Venezia,Teatro Malibran:”Acis and Galatea”

Venezia, Teatro Malibran, Stagione Lirica 2011
“ACIS AND GALATEA”
(Aci e Galatea)
Masque in un atto HWV 49a su libretto di John Gay, Alexander Pope e John Hughes dal tredicesimo libro delle Metamorfosi di Ovidio
musica di Georg Friedrich Handel
Galatea JULIE  FUCHS
Acis JULIEN BEHR
Damon RUPERT CHARLESWORTH
Coridon ZACHARY WILDER
Polypheme JOSEPH BARRON
Coro Magali Arnault Stanczak, Christopher Lowrey, Zachary Wilder, Rupert Charlesworth, Grigory Soloviov
Orchestra del Teatro La Fenice
Continuo: Marco Giani fagotto, Alessandro Zanardi violoncello, Josep-Maria Martí Duran liuto, tiorba e chitarra, Lionel Desmeules organo, Jacopo Raffaele clavicembalo, Leonardo García Alarcón spinetta
Direttore Leonardo García Alarcón
Regia, scene, costumi, luci e coreografia Saburo Teshigawara
Venezia, 29 ottobre 2011
Un altro allestimento d’opera barocca affidato a Saburo Teshigawara. Fascinosa e creativa, nel rispetto della musica e dell’azione, la regia che il geniale giapponese ha realizzato per questo Acis and Galatea, curando anche tutti gli altri aspetti visivi e gestuali. Prosegue, dunque, la sua fortunata collaborazione con il Teatro La Fenice, per il quale nelle scorsa stagione lirica aveva creato l’allestimento del Dido and Aeneas di Purcell.
La scenografia essenziale è composta di masse geometriche scure a delimitare lo spazio centrale fiocamente  illuminato, in cui si svolge in prevalenza l’azione scenica: sul fondo un grande schermo luminoso che mostra di volta in volta  immagini silvestri d’acqua e di piante, per terra un tappeto verde, su cui appaiono a tratti fitti cespugli di giunchi. Il panismo domina  in questa mise-en-scène, nella quale i personaggi risultano come sottoposti ad un processo di arborizzazione, testimoniato in modo più o meno evidente dal loro abbigliamento e soprattutto dalle loro movenze, che spesso imitano quelle di piante che giocano mollemente con il vento, ma talora si alterano convulsamente, in una suggestiva continua azione coreografica che si intona con i vari momenti di questo masque, tratto dalle Metamorfosi di Ovidio.

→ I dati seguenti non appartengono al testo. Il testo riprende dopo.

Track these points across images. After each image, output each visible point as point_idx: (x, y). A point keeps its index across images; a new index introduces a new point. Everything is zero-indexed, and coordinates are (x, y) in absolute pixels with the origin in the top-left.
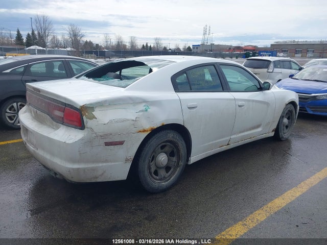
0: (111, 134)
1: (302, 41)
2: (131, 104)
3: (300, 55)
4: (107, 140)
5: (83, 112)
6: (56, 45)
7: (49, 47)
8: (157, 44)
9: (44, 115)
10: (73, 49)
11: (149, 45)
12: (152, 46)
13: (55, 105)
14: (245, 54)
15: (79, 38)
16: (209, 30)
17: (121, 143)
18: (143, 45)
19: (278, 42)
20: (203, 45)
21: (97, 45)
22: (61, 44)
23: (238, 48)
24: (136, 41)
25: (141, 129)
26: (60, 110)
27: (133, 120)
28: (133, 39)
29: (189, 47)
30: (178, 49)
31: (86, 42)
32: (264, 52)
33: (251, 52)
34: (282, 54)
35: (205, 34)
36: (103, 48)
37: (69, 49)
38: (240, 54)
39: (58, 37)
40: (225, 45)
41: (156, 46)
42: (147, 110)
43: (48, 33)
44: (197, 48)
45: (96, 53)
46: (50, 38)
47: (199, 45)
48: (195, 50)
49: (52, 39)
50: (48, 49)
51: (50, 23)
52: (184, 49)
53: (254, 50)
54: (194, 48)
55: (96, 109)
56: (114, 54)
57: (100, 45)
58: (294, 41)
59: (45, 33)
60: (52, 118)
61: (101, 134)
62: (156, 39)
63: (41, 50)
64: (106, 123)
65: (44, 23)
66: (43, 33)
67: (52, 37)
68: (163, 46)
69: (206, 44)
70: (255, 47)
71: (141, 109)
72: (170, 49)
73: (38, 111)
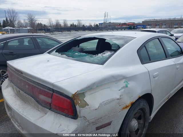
0: (101, 118)
1: (159, 19)
2: (114, 82)
3: (158, 27)
4: (98, 125)
5: (75, 101)
6: (21, 26)
7: (16, 27)
8: (79, 23)
9: (27, 96)
10: (31, 28)
11: (74, 24)
12: (76, 25)
13: (40, 89)
14: (129, 27)
15: (34, 22)
16: (108, 15)
17: (109, 124)
18: (71, 24)
19: (146, 20)
20: (105, 23)
21: (45, 25)
22: (23, 25)
23: (125, 24)
24: (67, 22)
25: (124, 106)
26: (46, 95)
27: (118, 99)
28: (65, 21)
29: (97, 25)
30: (91, 26)
31: (38, 24)
32: (139, 26)
33: (132, 26)
34: (149, 27)
35: (105, 17)
36: (48, 27)
37: (29, 28)
38: (126, 27)
39: (21, 21)
40: (117, 23)
41: (78, 24)
42: (127, 87)
43: (16, 19)
44: (101, 25)
45: (45, 30)
46: (16, 22)
47: (102, 23)
48: (100, 26)
49: (18, 23)
50: (16, 28)
51: (17, 13)
52: (94, 26)
53: (133, 25)
54: (99, 25)
55: (86, 94)
56: (55, 30)
57: (46, 25)
58: (155, 19)
59: (14, 19)
60: (37, 101)
61: (92, 121)
62: (78, 21)
63: (12, 29)
64: (97, 107)
65: (13, 13)
66: (12, 19)
67: (18, 21)
68: (83, 24)
69: (106, 22)
70: (134, 23)
71: (122, 86)
72: (86, 26)
73: (21, 91)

Grande rilievo nella partitura viene assegnato al coro, baroccamente lussureggiante di linee polifoniche e colorature: i giovani solisti dell’Académie européenne de musique legata al Festival d’Aix-en-Provence – Magali Arnault Stanczak, Christopher Lowrey, Zachary Wilder, Rupert Charlesworth, Grigory Soloviov –  si dimostrano davvero all’altezza sia nella tecnica che nell’espressione. Analogamente rigorosa e convincente l’interpretazione dei ruoli dell’opera: da quello dei due protagonisti, nei cui panni Julie Fuchs e Julien Behr sanno esprimere la tenerezza e la passione, la  gioia e la mestizia che segnano le loro contrastate vicende amorose (si può senz’altro perdonare al soprano qualche piccola incertezza nell’intonazione, che non pregiudica la sua complessivamente buona prestazione); al Damon di Rupert Charlesworth, che con pregevole timbro trova i giusti accenti per rendere la pacata saggezza delle sue ammonizioni, agile o meditativo quando occorre; al Polifemo di  Joseph Barron, terrifico nelle colorature e nelle progressioni che agitano le sue minacciose profferte d’amore; al Coridon, che Zachary Wilder interpreta con adeguata languida passione.
Autorevole e precisa la direzione del direttore argentino Leonardo García Alarcón che – avvalendosi di un ensemble di eccellenza –  assicura una perfetta corrispondenza tra ciò che giunge dall’orchestra e quello che si vede sulla scena, dando vita ad uno spettacolo agile e serrato, senza tuttavia perdere il lirismo e la sottile sensualità che pervade la partitura händeliana, né tantomeno la bellezza del suono. Tra i momenti più significativi sotto il profilo visivo e interpretativo, il duetto dei due protagonisti che giocano tra i giunchi, «Happy we», seguito dal coro, sempre più concitato, «Wretched lovers», dopodiché compare Polifemo che sembra un Papageno dark (costume in pelle nera e nero mantello vagamente piumato); oltre al finale, quando dalle dita delle mani di Acis, ormai ruscello,  zampilla dell’acqua con cui Galatea si disseta, lasciandosi poi voluttuosamente intridere. Al termine, tutti gli interpreti sono stati salutati con prolungati, scroscianti applausi.